● **DATA TO EXAMINE**
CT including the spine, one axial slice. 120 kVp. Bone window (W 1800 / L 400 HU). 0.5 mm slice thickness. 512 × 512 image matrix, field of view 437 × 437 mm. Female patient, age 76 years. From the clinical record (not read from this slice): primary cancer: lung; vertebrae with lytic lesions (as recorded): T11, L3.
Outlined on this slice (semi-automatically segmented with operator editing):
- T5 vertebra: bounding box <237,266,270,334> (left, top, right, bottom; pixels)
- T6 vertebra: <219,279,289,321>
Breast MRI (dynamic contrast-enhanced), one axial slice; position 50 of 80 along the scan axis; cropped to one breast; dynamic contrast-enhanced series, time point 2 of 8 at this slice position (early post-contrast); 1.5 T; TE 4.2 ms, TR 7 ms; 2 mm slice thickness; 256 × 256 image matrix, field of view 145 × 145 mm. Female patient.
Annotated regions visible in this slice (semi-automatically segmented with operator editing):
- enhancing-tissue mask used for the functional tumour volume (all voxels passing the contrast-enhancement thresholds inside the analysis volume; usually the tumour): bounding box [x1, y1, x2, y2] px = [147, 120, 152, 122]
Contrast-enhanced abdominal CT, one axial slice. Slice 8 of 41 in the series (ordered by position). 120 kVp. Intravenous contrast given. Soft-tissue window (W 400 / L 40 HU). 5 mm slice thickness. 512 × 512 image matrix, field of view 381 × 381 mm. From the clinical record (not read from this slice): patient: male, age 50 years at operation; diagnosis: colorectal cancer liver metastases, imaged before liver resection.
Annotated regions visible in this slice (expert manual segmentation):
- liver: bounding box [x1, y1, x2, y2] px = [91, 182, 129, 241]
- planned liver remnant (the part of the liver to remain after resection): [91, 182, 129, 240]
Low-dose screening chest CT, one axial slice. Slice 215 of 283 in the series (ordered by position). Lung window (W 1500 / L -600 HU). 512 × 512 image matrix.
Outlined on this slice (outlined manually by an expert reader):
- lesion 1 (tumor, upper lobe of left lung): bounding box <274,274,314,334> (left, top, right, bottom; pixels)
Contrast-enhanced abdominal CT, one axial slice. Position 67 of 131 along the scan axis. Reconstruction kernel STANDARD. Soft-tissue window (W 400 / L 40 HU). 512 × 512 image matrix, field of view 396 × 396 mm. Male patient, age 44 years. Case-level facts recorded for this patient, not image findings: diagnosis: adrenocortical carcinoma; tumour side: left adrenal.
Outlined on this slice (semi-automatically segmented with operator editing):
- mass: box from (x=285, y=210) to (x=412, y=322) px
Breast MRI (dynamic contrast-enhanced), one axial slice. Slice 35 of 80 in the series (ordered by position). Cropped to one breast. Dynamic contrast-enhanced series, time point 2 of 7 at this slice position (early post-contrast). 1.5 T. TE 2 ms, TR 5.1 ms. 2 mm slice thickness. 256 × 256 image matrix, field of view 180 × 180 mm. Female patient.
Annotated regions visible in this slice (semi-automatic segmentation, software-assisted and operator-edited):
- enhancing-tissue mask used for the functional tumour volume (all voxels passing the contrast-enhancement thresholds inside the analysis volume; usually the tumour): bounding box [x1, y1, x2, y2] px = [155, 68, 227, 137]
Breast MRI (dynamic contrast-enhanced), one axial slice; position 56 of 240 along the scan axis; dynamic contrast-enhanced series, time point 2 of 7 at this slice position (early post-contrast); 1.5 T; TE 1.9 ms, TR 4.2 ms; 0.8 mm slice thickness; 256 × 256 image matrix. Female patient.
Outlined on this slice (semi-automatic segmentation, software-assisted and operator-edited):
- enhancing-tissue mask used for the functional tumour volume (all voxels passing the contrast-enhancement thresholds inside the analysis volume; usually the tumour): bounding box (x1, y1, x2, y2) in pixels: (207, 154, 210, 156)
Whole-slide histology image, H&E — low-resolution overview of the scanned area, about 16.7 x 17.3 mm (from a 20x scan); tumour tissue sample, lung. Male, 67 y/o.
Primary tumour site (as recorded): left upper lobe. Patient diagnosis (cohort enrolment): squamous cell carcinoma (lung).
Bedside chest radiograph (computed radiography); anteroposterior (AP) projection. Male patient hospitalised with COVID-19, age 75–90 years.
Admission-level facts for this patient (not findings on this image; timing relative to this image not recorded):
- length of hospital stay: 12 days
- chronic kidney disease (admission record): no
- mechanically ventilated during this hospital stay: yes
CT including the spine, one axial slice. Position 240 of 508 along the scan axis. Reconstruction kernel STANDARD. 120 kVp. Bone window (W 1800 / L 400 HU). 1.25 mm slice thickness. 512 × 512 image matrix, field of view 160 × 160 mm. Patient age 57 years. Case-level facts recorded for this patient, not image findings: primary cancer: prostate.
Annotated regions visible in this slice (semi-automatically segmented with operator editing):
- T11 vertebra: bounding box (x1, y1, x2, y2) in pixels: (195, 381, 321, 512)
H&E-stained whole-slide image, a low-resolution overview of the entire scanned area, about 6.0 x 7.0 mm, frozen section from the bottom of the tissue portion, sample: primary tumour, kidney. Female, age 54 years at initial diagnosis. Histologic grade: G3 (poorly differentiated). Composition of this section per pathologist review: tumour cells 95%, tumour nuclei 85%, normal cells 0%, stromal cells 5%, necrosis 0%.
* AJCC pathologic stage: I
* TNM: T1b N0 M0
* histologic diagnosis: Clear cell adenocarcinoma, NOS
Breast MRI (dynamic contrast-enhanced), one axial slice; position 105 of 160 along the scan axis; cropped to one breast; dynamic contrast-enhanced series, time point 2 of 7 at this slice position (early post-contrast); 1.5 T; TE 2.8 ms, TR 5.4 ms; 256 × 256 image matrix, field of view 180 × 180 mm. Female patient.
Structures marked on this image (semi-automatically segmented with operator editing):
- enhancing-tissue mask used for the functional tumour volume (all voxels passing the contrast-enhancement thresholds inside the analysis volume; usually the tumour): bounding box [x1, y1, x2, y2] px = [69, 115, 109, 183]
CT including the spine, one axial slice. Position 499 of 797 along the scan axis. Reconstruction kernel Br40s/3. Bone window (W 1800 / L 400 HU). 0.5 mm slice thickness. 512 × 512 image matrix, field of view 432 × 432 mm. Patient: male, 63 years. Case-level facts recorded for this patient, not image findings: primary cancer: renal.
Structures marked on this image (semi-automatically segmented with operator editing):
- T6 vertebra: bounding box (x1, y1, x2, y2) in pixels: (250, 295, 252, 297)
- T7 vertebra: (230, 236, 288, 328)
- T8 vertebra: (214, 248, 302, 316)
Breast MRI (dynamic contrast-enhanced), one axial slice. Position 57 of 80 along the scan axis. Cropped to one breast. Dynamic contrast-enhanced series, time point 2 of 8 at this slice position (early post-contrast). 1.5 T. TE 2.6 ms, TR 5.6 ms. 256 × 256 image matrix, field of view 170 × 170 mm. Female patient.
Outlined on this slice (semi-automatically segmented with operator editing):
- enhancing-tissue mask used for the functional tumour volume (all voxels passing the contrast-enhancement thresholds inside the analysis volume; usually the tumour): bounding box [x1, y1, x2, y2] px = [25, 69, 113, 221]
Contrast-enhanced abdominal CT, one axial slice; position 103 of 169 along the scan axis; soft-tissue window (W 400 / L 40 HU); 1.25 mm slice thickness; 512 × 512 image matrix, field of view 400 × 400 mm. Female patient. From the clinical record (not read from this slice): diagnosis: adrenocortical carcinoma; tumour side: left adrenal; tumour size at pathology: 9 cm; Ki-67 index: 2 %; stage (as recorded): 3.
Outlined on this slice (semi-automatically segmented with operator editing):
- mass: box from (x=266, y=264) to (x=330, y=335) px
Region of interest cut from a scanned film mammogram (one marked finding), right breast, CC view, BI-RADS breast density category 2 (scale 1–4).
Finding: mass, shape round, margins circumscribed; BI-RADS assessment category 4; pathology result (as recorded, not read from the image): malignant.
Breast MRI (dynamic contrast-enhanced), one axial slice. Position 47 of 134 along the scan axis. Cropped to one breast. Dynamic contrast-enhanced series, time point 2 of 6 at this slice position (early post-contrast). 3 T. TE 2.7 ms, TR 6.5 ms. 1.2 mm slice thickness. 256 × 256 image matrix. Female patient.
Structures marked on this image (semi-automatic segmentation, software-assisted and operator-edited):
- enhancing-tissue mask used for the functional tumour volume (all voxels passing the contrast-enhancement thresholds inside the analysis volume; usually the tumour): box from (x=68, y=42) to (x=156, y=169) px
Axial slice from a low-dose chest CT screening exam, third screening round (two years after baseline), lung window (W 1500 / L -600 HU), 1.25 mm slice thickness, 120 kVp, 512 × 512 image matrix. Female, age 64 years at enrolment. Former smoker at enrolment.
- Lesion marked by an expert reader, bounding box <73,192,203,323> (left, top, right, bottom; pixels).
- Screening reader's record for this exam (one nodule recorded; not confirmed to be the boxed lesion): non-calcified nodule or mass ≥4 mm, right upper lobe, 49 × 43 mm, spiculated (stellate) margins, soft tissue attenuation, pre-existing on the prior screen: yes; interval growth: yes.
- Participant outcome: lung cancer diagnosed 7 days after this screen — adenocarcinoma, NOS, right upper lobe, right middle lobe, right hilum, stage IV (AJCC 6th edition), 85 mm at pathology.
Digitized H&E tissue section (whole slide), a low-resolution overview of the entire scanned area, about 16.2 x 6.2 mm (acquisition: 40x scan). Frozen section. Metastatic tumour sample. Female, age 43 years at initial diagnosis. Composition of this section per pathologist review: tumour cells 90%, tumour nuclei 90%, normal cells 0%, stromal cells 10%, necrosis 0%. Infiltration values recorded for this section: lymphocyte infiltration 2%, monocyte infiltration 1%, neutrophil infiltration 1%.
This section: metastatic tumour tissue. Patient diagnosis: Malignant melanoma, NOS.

● **WHAT THIS TASK INVOLVES**
From the data above, reproduce word for word the lines running from the line with "Annotated regions visible in this slice (expert" to the line with "Breast MRI (dynamic contrast-enhanced), one axial slice. Slice", ends included.

● **RESPONSE TO THIS TASK**
Annotated regions visible in this slice (expert manual segmentation):
- liver: bounding box [x1, y1, x2, y2] px = [91, 182, 129, 241]
- planned liver remnant (the part of the liver to remain after resection): [91, 182, 129, 240]
Low-dose screening chest CT, one axial slice. Slice 215 of 283 in the series (ordered by position). Lung window (W 1500 / L -600 HU). 512 × 512 image matrix.
Outlined on this slice (outlined manually by an expert reader):
- lesion 1 (tumor, upper lobe of left lung): bounding box <274,274,314,334> (left, top, right, bottom; pixels)
Contrast-enhanced abdominal CT, one axial slice. Position 67 of 131 along the scan axis. Reconstruction kernel STANDARD. Soft-tissue window (W 400 / L 40 HU). 512 × 512 image matrix, field of view 396 × 396 mm. Male patient, age 44 years. Case-level facts recorded for this patient, not image findings: diagnosis: adrenocortical carcinoma; tumour side: left adrenal.
Outlined on this slice (semi-automatically segmented with operator editing):
- mass: box from (x=285, y=210) to (x=412, y=322) px
Breast MRI (dynamic contrast-enhanced), one axial slice. Slice 35 of 80 in the series (ordered by position). Cropped to one breast. Dynamic contrast-enhanced series, time point 2 of 7 at this slice position (early post-contrast). 1.5 T. TE 2 ms, TR 5.1 ms. 2 mm slice thickness. 256 × 256 image matrix, field of view 180 × 180 mm. Female patient.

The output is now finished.